WA Department of Mines, Industry Regulation and Safety (DMP) annual returns are the single largest compliance exercise for most mid-tier operators. The return demands production data, environmental monitoring data, safety incidents, rehabilitation progress, closure estimates, and financial metrics. Most operators assemble this by hand over three to six weeks each year, pulling data from SCADA, environmental monitoring platforms, safety systems, maintenance records, and finance.

The modernised approach inverts the problem. Data flows continuously from source systems into a structured reporting data model that follows the DMP return structure. Environmental threshold breaches trigger DWER notification workflows automatically. Safety incidents feed Serious Accident notification processes. Rehabilitation progress tracks against mine closure plans. By the time the return is due, most of the data is already in the right shape; the team reviews and validates rather than assembling from scratch.

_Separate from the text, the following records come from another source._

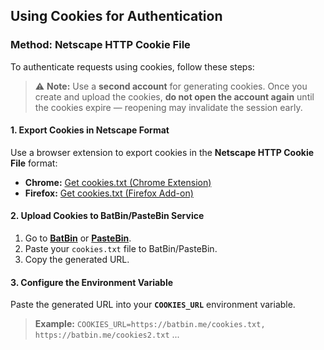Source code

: ## **Using Cookies for Authentication**

### **Method: Netscape HTTP Cookie File**

To authenticate requests using cookies, follow these steps:

> ⚠️ **Note:** Use a **second account** for generating cookies. Once you create and upload the cookies, **do not open
the account again** until the cookies expire — reopening may invalidate the session early.

#### **1. Export Cookies in Netscape Format**

Use a browser extension to export cookies in the **Netscape HTTP Cookie File** format:

- **Chrome:** [Get cookies.txt (Chrome Extension)](https://chromewebstore.google.com/detail/get-cookiestxt-clean/ahmnmhfbokciafffnknlekllgcnafnie)
- **Firefox:** [Get cookies.txt (Firefox Add-on)](https://addons.mozilla.org/en-US/firefox/addon/cookies-txt/)

#### **2. Upload Cookies to BatBin/PasteBin Service**

1. Go to **[BatBin](https://batbin.me)** or **[PasteBin](https://pastebin.com)**.
2. Paste your `cookies.txt` file to BatBin/PasteBin.
3. Copy the generated URL.

#### **3. Configure the Environment Variable**

Paste the generated URL into your **`COOKIES_URL`** environment variable.
> **Example:** `COOKIES_URL=https://batbin.me/cookies.txt, https://batbin.me/cookies2.txt` ...
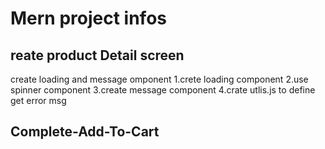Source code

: # Mern project infos 

## reate product Detail screen
create loading and message omponent
1.crete loading component
2.use spinner component
3.create message component
4.crate utlis.js to define get error msg 
## Complete-Add-To-Cart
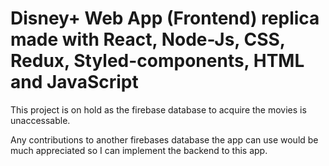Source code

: # Disney+ Web App (Frontend) replica made with React, Node-Js, CSS, Redux, Styled-components, HTML and JavaScript

This project is on hold as the firebase database to acquire the movies is unaccessable.

Any contributions to another firebases database the app can use would be much appreciated so I can implement the backend to this app.
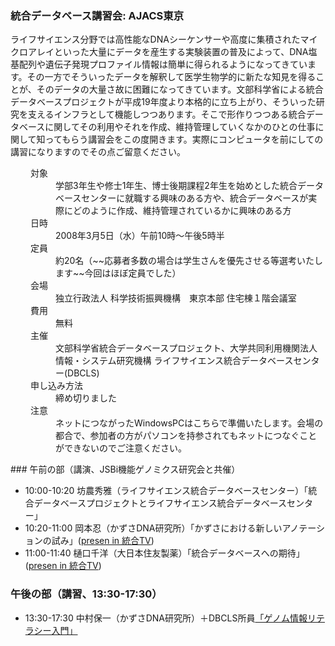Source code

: ###  統合データベース講習会: AJACS東京  

ライフサイエンス分野では高性能なDNAシーケンサーや高度に集積されたマイクロアレイといった大量にデータを産生する実験装置の普及によって、DNA塩基配列や遺伝子発現プロファイル情報は簡単に得られるようになってきています。その一方でそういったデータを解釈して医学生物学的に新たな知見を得ることが、そのデータの大量さ故に困難になってきています。文部科学省による統合データベースプロジェクトが平成19年度より本格的に立ち上がり、そういった研究を支えるインフラとして機能しつつあります。そこで形作りつつある統合データベースに関してその利用やそれを作成、維持管理していくなかのひとの仕事に関して知ってもらう講習会をこの度開きます。実際にコンピュータを前にしての講習になりますのでその点ご留意ください。

<dl class="list1" style="padding-left:16px;margin-left:16px">
    <dt>対象</dt>
    <dd>学部3年生や修士1年生、博士後期課程2年生を始めとした統合データベースセンターに就職する興味のある方や、統合データベースが実際にどのように作成、維持管理されているかに興味のある方</dd>
    <dt>日時</dt>
    <dd>2008年3月5日（水）午前10時～午後5時半</dd>
    <dt>定員</dt>
    <dd>約20名（~~応募者多数の場合は学生さんを優先させる等選考いたします~~今回はほぼ定員でした）</dd>
    <dt>会場</dt>
    <dd>独立行政法人 科学技術振興機構　東京本部 住宅棟１階会議室 </dd>
    <dt>費用</dt>
    <dd>無料</dd>
    <dt>主催</dt>
    <dd>文部科学省統合データベースプロジェクト、大学共同利用機関法人 情報・システム研究機構 ライフサイエンス統合データベースセンター(DBCLS)</dd>
    <dt>申し込み方法</dt>
    <dd>締め切りました</dd>
    <dt>注意</dt>
    <dd>ネットにつながったWindowsPCはこちらで準備いたします。会場の都合で、参加者の方がパソコンを持参されてもネットにつなぐことができないのでご注意ください。</dd>
</dl>
### 午前の部（講演、JSBi機能ゲノミクス研究会と共催）  

* 10:00-10:20 坊農秀雅（ライフサイエンス統合データベースセンター）「統合データベースプロジェクトとライフサイエンス統合データベースセンター」
* 10:20-11:00 岡本忍（かずさDNA研究所）「かずさにおける新しいアノテーションの試み」([presen in 統合TV](http://togotv.dbcls.jp/20080324.html))
* 11:00-11:40 樋口千洋（大日本住友製薬）「統合データベースへの期待」([presen in 統合TV](http://togotv.dbcls.jp/20080322.html))

### 午後の部（講習、13:30-17:30）  

* 13:30-17:30 中村保一（かずさDNA研究所）＋DBCLS所員[「ゲノム情報リテラシー入門」](http://MotDB.DBCLS.jp/?AJACS1%2F%B9%D6%BD%AC%C6%E2%CD%C6 "AJACS1/講習内容 (3770d)")
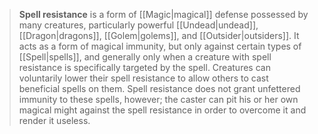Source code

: > **Spell resistance** is a form of [[Magic|magical]] defense possessed by many creatures, particularly powerful [[Undead|undead]], [[Dragon|dragons]], [[Golem|golems]], and [[Outsider|outsiders]]. It acts as a form of magical immunity, but only against certain types of [[Spell|spells]], and generally only when a creature with spell resistance is specifically targeted by the spell. Creatures can voluntarily lower their spell resistance to allow others to cast beneficial spells on them. Spell resistance does not grant unfettered immunity to these spells, however; the caster can pit his or her own magical might against the spell resistance in order to overcome it and render it useless.








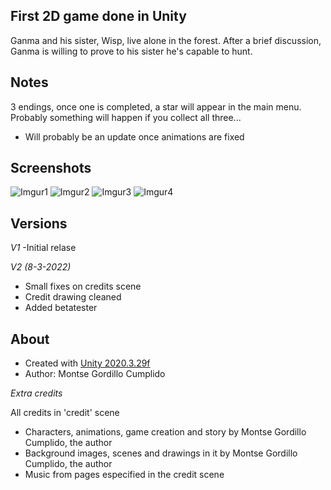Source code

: ## First 2D game done in Unity
Ganma and his sister, Wisp, live alone in the forest. After a brief discussion, Ganma is willing to prove to his sister he's capable to hunt.

## Notes
3 endings, once one is completed, a star will appear in the main menu. Probably something will happen if you collect all three...

- Will probably be an update once animations are fixed


## Screenshots
![Imgur1](https://i.imgur.com/BzNAkma.png)
![Imgur2](https://i.imgur.com/dkw3guJ.png)
![Imgur3](https://i.imgur.com/5aGCcqv.png)
![Imgur4](https://i.imgur.com/eaAFhrN.png)


## Versions
*V1*
-Initial relase

*V2 (8-3-2022)*
- Small fixes on credits scene
- Credit drawing cleaned
- Added betatester

## About
- Created with [Unity 2020.3.29f](https://unity.com/es)
- Author: Montse Gordillo Cumplido

*Extra credits*

All credits in 'credit' scene
- Characters, animations, game creation and story by Montse Gordillo Cumplido, the author
- Background images, scenes and drawings in it by Montse Gordillo Cumplido, the author
- Music from pages especified in the credit scene
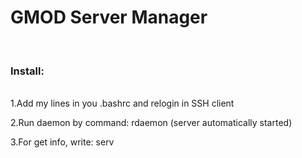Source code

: <H1>GMOD Server Manager</H1><br/>
<H3>Install:</H3><br/>
1.Add my lines in you .bashrc and relogin in SSH client<br/>

2.Run daemon by command: rdaemon (server automatically started)<br/>

3.For get info, write: serv
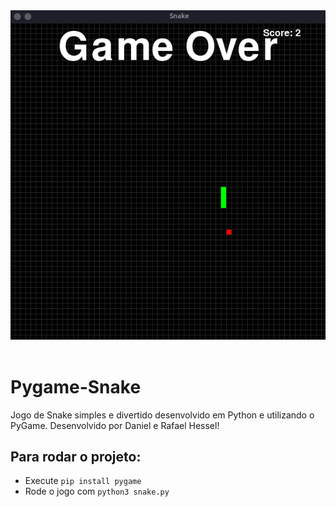 <header align="center">
  <img src="./assets/gameImage.png" />
</header>

# Pygame-Snake
Jogo de Snake simples e divertido desenvolvido em Python e utilizando o PyGame.
Desenvolvido por Daniel e Rafael Hessel!

## Para rodar o projeto:
<ul>
  <li>Execute <code>pip install pygame</code></li>
  <li>Rode o jogo com <code>python3 snake.py</code></li>
<lu>
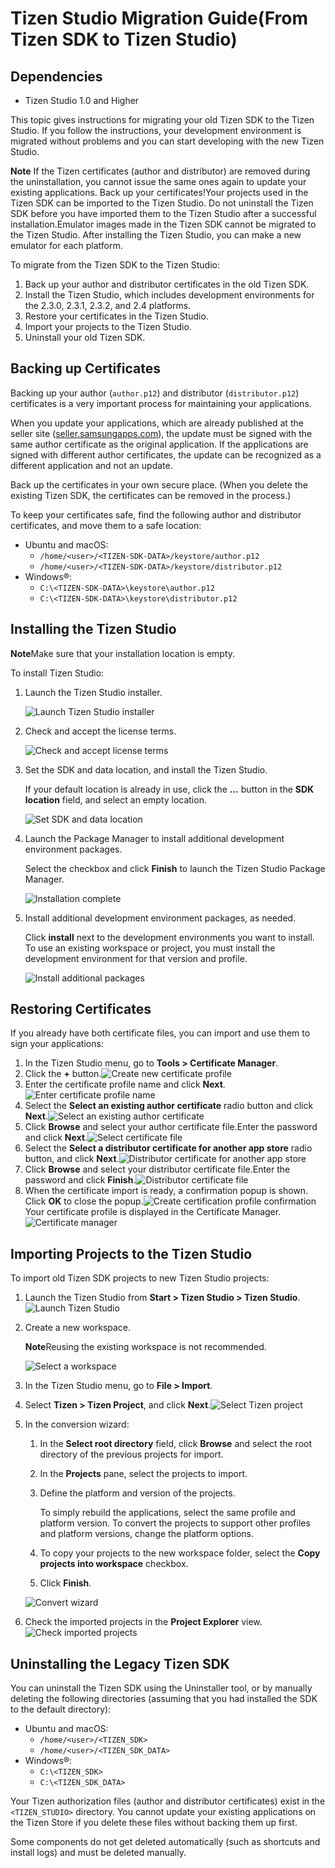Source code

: # Tizen Studio Migration Guide(From Tizen SDK to Tizen Studio)
## Dependencies

- Tizen Studio 1.0 and Higher


This topic gives instructions for migrating your old Tizen SDK to the Tizen Studio. If you follow the instructions, your development environment is migrated without problems and you can start developing with the new Tizen Studio.

**Note**
If the Tizen certificates (author and distributor) are removed during the uninstallation, you cannot issue the same ones again to update your existing applications. Back up your certificates!Your projects used in the Tizen SDK can be imported to the Tizen Studio. Do not uninstall the Tizen SDK before you have imported them to the Tizen Studio after a successful installation.Emulator images made in the Tizen SDK cannot be migrated to the Tizen Studio. After installing the Tizen Studio, you can make a new emulator for each platform.

To migrate from the Tizen SDK to the Tizen Studio:

1. Back up your author and distributor certificates in the old Tizen SDK.
2. Install the Tizen Studio, which includes development environments for the 2.3.0, 2.3.1, 2.3.2, and 2.4 platforms.
3. Restore your certificates in the Tizen Studio.
4. Import your projects to the Tizen Studio.
5. Uninstall your old Tizen SDK.

## Backing up Certificates

Backing up your author (`author.p12`) and distributor (`distributor.p12`) certificates is a very important process for maintaining your applications.

When you update your applications, which are already published at the seller site ([seller.samsungapps.com](http://seller.samsungapps.com)), the update must be signed with the same author certificate as the original application. If the applications are signed with different author certificates, the update can be recognized as a different application and not an update.

Back up the certificates in your own secure place. (When you delete the existing Tizen SDK, the certificates can be removed in the process.)

To keep your certificates safe, find the following author and distributor certificates, and move them to a safe location:

- Ubuntu and macOS:
  - `/home/<user>/<TIZEN-SDK-DATA>/keystore/author.p12`
  - `/home/<user>/<TIZEN-SDK-DATA>/keystore/distributor.p12`
- Windows®:
  - `C:\<TIZEN-SDK-DATA>\keystore\author.p12`
  - `C:\<TIZEN-SDK-DATA>\keystore\distributor.p12`

## Installing the Tizen Studio

**Note**Make sure that your installation location is empty.

To install Tizen Studio:

1. Launch the Tizen Studio installer.

   ![Launch Tizen Studio installer](./media/migration_launch_installer.png)

2. Check and accept the license terms.

   ![Check and accept license terms](./media/migration_accept.png)

3. Set the SDK and data location, and install the Tizen Studio.

   If your default location is already in use, click the **…** button in the **SDK location** field, and select an empty location.

   ![Set SDK and data location](./media/migration_sdk_datalocation.png)

4. Launch the Package Manager to install additional development environment packages.

   Select the checkbox and click **Finish** to launch the Tizen Studio Package Manager.

   ![Installation complete](./media/migration_finish_instal.png)

5. Install additional development environment packages, as needed.

   Click **install** next to the development environments you want to install. To use an existing workspace or project, you must install the development environment for that version and profile.

   ![Install additional packages](./media/migration_install_pack.png)

## Restoring Certificates

If you already have both certificate files, you can import and use them to sign your applications:

1. In the Tizen Studio menu, go to **Tools > Certificate Manager**.
2. Click the **+** button.![Create new certificate profile](./media/migration_add_button.png)
3. Enter the certificate profile name and click **Next**.![Enter certificate profile name](./media/migration_cert_name.png)
4. Select the **Select an existing author certificate** radio button and click **Next**.![Select an existing author certificate](./media/migration_ex_cert.png)
5. Click **Browse** and select your author certificate file.Enter the password and click **Next**.![Select certificate file](./media/migration_author_file.png)
6. Select the **Select a distributor certificate for another app store** radio button, and click **Next**.![Distributor certificate for another app store](./media/migration_dist_cert.png)
7. Click **Browse** and select your distributor certificate file.Enter the password and click **Finish**.![Distributor certificate file](./media/migration_dist_file.png)
8. When the certificate import is ready, a confirmation popup is shown. Click **OK** to close the popup.![Create certification profile confirmation](./media/migration_cert_conf.png)Your certificate profile is displayed in the Certificate Manager.![Certificate manager](./media/migration_cert_man.png)

## Importing Projects to the Tizen Studio

To import old Tizen SDK projects to new Tizen Studio projects:

1. Launch the Tizen Studio from **Start > Tizen Studio > Tizen Studio**.![Launch Tizen Studio](./media/migration_launch_tizen.png)

2. Create a new workspace.

   **Note**Reusing the existing workspace is not recommended.

   ![Select a workspace](./media/migration_select_work.png)

3. In the Tizen Studio menu, go to **File > Import**.

4. Select **Tizen > Tizen Project**, and click **Next**.![Select Tizen project](./media/migration_select_proj.png)

5. In the conversion wizard:

   1. In the **Select root directory** field, click **Browse** and select the root directory of the previous projects for import.

   2. In the **Projects** pane, select the projects to import.

   3. Define the platform and version of the projects.

      To simply rebuild the applications, select the same profile and platform version. To convert the projects to support other profiles and platform versions, change the platform options.

   4. To copy your projects to the new workspace folder, select the **Copy projects into workspace** checkbox.

   5. Click **Finish**.

   ![Convert wizard](./media/migration_convert_wiz.png)

6. Check the imported projects in the **Project Explorer** view.![Check imported projects](./media/migration_imp_proj.png)

## Uninstalling the Legacy Tizen SDK

You can uninstall the Tizen SDK using the Uninstaller tool, or by manually deleting the following directories (assuming that you had installed the SDK to the default directory):

- Ubuntu and macOS:
  - `/home/<user>/<TIZEN_SDK>`
  - `/home/<user>/<TIZEN_SDK_DATA>`
- Windows®:
  - `C:\<TIZEN_SDK>`
  - `C:\<TIZEN_SDK_DATA>`

Your Tizen authorization files (author and distributor certificates) exist in the `<TIZEN_STUDIO>` directory. You cannot update your existing applications on the Tizen Store if you delete these files without backing them up first.

Some components do not get deleted automatically (such as shortcuts and install logs) and must be deleted manually.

The same pattern applies to DWER environmental reporting. Water quality, air quality, noise, dust, and greenhouse gas monitoring all feed into structured reporting with threshold-based alerting and automated notification workflows. Operators running this discipline well see the regulator relationship improve; problems get flagged proactively rather than surfacing at annual review.

Workforce and FIFO Integration

FIFO workforce management is where many Perth operators feel daily pain. Rostering happens in a specialist system. Fatigue management rules apply. Travel is booked through flights and bus bookings. Accommodation is allocated at camp. Time worked is recorded on site. Pay runs reconcile all of this. When these systems don’t talk to each other, pay variances become month-long investigations, roster changes trigger manual downstream chaos, and workforce analytics lag reality.

Modernisation connects rostering to flight and bus scheduling to camp accommodation to on-site time capture to payroll. Roster changes trigger automatic downstream updates. Pay runs reconcile cleanly. Workforce analytics show FIFO productivity, swing performance, and fatigue trends on current data. For offshore operators, the same patterns apply with boat and helicopter scheduling, muster management, and emergency response workflows.

Pitfalls to Avoid

Mining business-systems programs fail in recognisable ways. The big-bang ERP replacement that tries to migrate finance, maintenance, SCADA integration, and rostering simultaneously usually takes three times as long and twice the budget. The SCADA-to-ERP integration done by the finance consultant without plant engineering involvement produces data that doesn’t reflect how the plant actually operates. The asset master data load that doesn’t match physical reality on site causes month-end reconciliation nightmares that last years.

The successful programs take a different shape. They start with the highest-value, most tractable problem. Usually production costing or DMP reporting. And deliver measurable value in weeks rather than years. They involve plant engineering alongside IT and finance. They test data models against real production scenarios before cutover. They run legacy and new systems in parallel for long enough to catch the edge cases. They train operational users, not just finance.

Getting Started

For mid-tier Perth operators looking at modernisation, the right starting question isn’t “which ERP?” It’s “what’s the most painful operational gap we can close in 90 days?” Often the answer is production cost visibility, or DMP automation, or integrated asset lifecycle. Whatever it is, demonstrate value there, build organisational confidence and data-model discipline, and expand from that foundation.

The majors built their enterprise architectures over decades. Mid-tier operators don’t need to replicate that in year one. They need to close the most expensive gaps first and build from there. The platforms, integration patterns, and data-model discipline are well-understood. The organisational change is the hard part, and that’s where successful programs invest heavily.